二年半かけてようやく、純粋理性批判の翻訳をAmazonKindleで出版しました。

タイトル、リンクは「現代語訳 純粋理性批判 完全版」です。

KindleUnlimited対応です。読み放題で純粋理性批判の日本語訳全訳が読めるのは私の訳したこれだけっぽいです。光文社の純粋理性批判は1巻のみKindleUnlimited対応のようです。

外出自粛要請下なので時間を持て余している方にお勧めです。多分、理解しながら読めば、3日は保ちます。精読すれば1週間保ちます。電子書籍だから嵩張らない。場所を取らない。

宣伝だけになるとアレなので冒頭を載せます。

多分、Amazonの試し読みで読める範囲だと思いますが、試し読みは読みづらいので。

以下、序文の最初の方


(1)
 理性活動に関する研究は、科学が成功するか失敗するかを判断する試金石である。目的を果たした後にしばしば違えた道を戻ることがある。これはむしろ歓迎するべきだ。固執してはいけない。同様に様々な仲間と一致した意見を構成することができない時もあるだろう。そのような科学は確実な方法ではない。無駄のない道とは遙か遠いモノである。手探りで見つけ出すことになり無駄に時間を浪費するであろう。既に示されていた考えに含まれていた可能性すらある。

(2)

▶ _データ一覧_

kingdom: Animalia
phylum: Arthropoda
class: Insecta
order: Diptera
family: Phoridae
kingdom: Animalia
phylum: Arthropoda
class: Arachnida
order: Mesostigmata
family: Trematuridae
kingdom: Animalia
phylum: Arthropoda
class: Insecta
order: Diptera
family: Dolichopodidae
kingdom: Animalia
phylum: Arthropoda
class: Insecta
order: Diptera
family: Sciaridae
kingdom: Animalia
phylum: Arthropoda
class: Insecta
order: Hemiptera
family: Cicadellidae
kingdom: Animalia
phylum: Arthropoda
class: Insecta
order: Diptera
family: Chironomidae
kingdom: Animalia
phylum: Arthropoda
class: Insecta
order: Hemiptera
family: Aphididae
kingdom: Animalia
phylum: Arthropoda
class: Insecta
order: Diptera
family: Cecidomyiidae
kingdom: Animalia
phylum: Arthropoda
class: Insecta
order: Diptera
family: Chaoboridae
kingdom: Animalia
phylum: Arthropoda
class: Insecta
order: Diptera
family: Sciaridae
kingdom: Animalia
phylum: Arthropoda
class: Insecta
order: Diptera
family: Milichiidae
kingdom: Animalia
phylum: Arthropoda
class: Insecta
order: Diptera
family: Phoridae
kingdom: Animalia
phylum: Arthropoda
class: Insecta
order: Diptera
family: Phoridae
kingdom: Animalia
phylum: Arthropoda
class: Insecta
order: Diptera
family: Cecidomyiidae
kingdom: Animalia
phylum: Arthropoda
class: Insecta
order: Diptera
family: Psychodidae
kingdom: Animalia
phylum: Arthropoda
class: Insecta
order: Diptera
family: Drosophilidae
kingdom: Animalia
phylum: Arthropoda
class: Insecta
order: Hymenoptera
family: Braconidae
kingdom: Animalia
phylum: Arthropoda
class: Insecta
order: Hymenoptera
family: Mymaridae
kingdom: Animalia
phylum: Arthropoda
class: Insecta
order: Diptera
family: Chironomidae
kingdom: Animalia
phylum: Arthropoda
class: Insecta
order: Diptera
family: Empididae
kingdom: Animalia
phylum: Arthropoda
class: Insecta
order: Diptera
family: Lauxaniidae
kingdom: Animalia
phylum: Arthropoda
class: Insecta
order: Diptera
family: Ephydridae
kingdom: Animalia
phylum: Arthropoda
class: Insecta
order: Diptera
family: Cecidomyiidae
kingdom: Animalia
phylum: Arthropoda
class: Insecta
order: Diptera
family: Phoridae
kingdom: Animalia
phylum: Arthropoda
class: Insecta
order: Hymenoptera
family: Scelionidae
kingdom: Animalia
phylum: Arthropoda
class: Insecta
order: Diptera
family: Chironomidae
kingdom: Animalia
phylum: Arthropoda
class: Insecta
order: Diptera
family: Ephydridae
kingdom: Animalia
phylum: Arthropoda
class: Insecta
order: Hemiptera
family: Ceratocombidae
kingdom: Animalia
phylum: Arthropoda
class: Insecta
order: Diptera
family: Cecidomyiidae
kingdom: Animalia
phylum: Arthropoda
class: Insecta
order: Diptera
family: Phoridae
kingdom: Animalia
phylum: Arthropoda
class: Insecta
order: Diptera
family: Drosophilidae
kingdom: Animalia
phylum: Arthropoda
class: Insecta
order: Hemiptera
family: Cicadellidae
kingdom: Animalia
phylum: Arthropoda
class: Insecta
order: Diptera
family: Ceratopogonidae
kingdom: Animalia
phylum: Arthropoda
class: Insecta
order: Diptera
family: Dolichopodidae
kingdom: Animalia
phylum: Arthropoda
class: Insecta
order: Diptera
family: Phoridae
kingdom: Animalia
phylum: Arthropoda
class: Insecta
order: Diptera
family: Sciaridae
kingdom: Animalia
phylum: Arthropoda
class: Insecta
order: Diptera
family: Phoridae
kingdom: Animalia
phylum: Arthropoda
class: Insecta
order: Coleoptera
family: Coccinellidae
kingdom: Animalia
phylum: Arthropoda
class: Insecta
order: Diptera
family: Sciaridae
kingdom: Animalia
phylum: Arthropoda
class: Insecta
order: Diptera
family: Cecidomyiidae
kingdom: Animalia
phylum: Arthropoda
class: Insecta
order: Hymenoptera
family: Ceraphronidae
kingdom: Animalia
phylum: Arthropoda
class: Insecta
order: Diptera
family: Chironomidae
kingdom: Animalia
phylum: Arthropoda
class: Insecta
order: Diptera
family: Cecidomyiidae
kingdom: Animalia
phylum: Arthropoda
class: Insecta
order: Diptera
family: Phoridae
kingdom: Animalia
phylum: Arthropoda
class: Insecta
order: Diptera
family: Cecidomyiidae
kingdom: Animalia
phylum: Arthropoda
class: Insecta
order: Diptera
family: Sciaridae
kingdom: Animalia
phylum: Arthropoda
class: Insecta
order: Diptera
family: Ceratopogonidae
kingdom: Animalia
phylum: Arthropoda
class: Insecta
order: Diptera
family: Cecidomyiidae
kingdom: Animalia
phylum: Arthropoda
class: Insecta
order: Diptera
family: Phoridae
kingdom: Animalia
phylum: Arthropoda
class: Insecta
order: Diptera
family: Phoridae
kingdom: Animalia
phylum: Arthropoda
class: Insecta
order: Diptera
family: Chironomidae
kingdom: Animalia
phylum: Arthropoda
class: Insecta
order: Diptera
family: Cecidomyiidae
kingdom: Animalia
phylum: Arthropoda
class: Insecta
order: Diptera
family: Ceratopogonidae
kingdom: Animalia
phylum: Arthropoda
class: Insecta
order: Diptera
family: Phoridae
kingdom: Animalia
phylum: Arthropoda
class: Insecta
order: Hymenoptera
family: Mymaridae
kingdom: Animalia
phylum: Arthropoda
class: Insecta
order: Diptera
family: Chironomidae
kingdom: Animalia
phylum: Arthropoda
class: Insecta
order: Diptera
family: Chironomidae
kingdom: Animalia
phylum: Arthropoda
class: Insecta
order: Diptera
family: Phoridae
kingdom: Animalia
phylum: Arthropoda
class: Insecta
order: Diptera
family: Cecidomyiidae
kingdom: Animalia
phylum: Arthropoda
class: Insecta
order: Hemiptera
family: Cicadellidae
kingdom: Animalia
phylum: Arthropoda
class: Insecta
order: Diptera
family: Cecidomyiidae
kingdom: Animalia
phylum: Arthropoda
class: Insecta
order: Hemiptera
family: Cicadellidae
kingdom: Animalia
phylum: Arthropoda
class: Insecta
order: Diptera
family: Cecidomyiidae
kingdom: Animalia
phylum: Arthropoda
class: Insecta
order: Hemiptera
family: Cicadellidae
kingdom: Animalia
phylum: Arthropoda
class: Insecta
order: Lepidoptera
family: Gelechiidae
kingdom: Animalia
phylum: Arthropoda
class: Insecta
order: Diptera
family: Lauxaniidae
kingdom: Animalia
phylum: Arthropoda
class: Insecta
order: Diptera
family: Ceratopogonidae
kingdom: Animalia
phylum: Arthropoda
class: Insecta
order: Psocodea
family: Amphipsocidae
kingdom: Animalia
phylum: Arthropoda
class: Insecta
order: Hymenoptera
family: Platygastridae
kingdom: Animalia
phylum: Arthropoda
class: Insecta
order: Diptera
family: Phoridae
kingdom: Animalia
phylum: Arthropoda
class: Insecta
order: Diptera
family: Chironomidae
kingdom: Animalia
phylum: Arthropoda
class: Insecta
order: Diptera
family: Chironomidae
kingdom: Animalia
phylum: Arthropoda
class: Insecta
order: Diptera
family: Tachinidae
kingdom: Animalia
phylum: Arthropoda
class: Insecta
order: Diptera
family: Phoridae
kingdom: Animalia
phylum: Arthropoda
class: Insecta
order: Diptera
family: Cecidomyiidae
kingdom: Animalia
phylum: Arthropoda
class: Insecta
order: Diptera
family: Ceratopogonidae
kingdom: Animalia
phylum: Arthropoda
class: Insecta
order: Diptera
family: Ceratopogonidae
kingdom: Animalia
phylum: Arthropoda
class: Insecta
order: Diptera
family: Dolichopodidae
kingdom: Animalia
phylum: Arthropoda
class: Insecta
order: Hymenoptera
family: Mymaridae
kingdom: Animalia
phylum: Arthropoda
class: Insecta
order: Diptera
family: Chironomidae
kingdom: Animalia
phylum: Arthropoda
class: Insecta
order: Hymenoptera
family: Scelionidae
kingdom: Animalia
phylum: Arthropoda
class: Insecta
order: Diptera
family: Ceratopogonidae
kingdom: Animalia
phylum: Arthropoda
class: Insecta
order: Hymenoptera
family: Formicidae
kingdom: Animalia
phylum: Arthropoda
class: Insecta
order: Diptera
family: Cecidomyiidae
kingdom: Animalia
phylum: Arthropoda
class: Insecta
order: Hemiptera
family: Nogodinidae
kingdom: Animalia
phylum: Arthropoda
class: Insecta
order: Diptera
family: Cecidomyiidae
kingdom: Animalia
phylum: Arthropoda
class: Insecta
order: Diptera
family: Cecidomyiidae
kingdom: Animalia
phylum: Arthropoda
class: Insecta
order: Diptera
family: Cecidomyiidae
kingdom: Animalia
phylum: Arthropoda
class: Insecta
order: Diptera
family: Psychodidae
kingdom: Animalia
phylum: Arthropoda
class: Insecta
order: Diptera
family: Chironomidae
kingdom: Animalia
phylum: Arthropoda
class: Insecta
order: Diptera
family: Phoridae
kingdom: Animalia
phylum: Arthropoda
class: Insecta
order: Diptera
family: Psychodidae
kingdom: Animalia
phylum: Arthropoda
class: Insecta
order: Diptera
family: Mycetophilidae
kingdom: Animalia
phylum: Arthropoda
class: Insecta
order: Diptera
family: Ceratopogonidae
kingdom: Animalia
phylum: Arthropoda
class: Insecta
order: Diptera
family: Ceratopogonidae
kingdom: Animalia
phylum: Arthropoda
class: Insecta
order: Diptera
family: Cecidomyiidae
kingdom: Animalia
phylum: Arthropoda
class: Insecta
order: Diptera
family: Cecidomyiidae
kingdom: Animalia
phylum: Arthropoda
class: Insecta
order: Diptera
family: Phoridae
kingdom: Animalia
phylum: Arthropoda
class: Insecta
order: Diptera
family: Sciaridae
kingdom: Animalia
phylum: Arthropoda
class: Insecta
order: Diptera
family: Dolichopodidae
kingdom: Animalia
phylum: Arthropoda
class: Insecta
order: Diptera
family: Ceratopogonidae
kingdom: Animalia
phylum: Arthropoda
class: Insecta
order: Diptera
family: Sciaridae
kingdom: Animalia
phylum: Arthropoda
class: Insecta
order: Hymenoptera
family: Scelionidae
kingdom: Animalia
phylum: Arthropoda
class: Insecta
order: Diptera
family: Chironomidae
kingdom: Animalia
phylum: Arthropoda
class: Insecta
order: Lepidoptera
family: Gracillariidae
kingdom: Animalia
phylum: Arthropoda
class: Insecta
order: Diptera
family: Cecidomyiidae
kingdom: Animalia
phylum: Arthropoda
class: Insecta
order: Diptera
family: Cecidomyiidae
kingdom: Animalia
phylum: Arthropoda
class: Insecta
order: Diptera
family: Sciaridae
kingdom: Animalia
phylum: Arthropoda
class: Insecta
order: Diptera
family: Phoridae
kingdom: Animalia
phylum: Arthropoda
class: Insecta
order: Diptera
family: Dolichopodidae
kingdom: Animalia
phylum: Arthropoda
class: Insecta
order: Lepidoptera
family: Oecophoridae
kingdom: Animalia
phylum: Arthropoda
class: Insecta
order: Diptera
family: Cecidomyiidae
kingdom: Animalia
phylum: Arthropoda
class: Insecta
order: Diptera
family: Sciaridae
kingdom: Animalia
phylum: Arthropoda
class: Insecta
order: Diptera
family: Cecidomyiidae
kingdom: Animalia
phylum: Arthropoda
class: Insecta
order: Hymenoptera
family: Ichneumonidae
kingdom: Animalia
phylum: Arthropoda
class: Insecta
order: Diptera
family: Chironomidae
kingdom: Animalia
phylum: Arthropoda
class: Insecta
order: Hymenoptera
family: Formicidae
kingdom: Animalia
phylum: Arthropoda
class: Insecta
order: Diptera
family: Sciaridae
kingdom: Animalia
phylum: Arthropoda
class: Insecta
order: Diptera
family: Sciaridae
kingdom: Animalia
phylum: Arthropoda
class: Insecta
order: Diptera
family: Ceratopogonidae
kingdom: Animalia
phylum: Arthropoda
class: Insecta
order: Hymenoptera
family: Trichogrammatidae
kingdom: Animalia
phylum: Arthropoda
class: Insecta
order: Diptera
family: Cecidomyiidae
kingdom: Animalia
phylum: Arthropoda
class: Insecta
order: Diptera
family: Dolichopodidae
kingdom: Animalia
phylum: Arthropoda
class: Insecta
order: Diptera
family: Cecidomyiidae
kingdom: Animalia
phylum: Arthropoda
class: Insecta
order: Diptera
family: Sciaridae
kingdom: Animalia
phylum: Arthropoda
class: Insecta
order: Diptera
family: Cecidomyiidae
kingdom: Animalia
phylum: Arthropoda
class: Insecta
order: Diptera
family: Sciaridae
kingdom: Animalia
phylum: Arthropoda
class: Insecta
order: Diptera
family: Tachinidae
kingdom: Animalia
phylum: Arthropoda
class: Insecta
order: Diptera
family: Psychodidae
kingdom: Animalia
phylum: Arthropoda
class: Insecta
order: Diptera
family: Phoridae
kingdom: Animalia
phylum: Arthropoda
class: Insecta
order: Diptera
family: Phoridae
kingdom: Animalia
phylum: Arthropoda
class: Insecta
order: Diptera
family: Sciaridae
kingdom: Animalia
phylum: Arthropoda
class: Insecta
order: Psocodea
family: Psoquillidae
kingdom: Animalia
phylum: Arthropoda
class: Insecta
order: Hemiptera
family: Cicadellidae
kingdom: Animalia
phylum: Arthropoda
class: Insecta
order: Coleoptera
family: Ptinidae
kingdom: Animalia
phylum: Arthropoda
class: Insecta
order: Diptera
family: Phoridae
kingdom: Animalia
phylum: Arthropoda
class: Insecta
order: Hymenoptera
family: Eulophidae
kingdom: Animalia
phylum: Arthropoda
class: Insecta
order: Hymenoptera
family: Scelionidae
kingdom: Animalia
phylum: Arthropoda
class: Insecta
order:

▶ _取り組む課題_
純粋理性批判の翻訳出版を告知する文章を、途切れたところから書き継いでください。 一覧はここでは使いません。

▶ _解答例_
 その理論は既にアリストテレスが確実に樹立させ、一歩も後退することはなかった。誰一人として排除できなかった。あるいは改良して科学を安定させることは優雅なこととすら考えられる。滑稽なことに、今まで誰一人も前へ進むことができなかった事実はあらゆる完璧な名声を閉め出した。なぜならいくつかの新しい思想が、部分的にも認識の起源や力(想像力や分別)を部分的に形而上学の認識、あるいは様々な信念の多様性を題材とした(理想主義、懐疑主義など)部分的な人類学の偏見(一服盛られて解毒剤を押し込むような)は科学特有の性質を知らないことが原因である。科学の境界は互いに歪みを増し噛み合わない。お互い一歩も譲らず、論理的に正確な学問であるはずの科学は周囲と調和しようとしない(それが予め規定されているのか、経験的なモノか否かを問わない。また、我々の心を都合良く障害から目をそらせる)。これについて厳密な証明をしようではないか。

(3)
 まず、その論理学は良い感じに成功している。限られた範囲であれば認識において有用である。論理学の形式に囚われるなら、理性もそれに囚われた道を辿るしかない。しかしこれは大抵の場合、的外れで正しい道を辿るには困難を極める。だからこの「学」の研究は、予備教育であると認識することが前提となる。知識について語る時も客観的に正しい情報を得る必要がある。

(4)
 さて、この学問を上手に使うには、まず先天的に認識が可能であると言う(他で既に与えられた)概念だと言うことを考慮しなければならない。理性の理論的と認識と現実的な認識の二つである。両方とも純粋な部分が多かれ少なかれ含まれている。ここで言う純粋とは先天的に与えられた部分のみである。他の部分は害悪で毒ですらある。経済に例えるなら、予算を無視して、後でそのツケを泣きながら払うことである。

(5)
 数学と物理学は論理的である。数学は完全に純粋であり、物理学は部分的に純粋である。部分的にということは、理性以外の情報源があるということである。

(6)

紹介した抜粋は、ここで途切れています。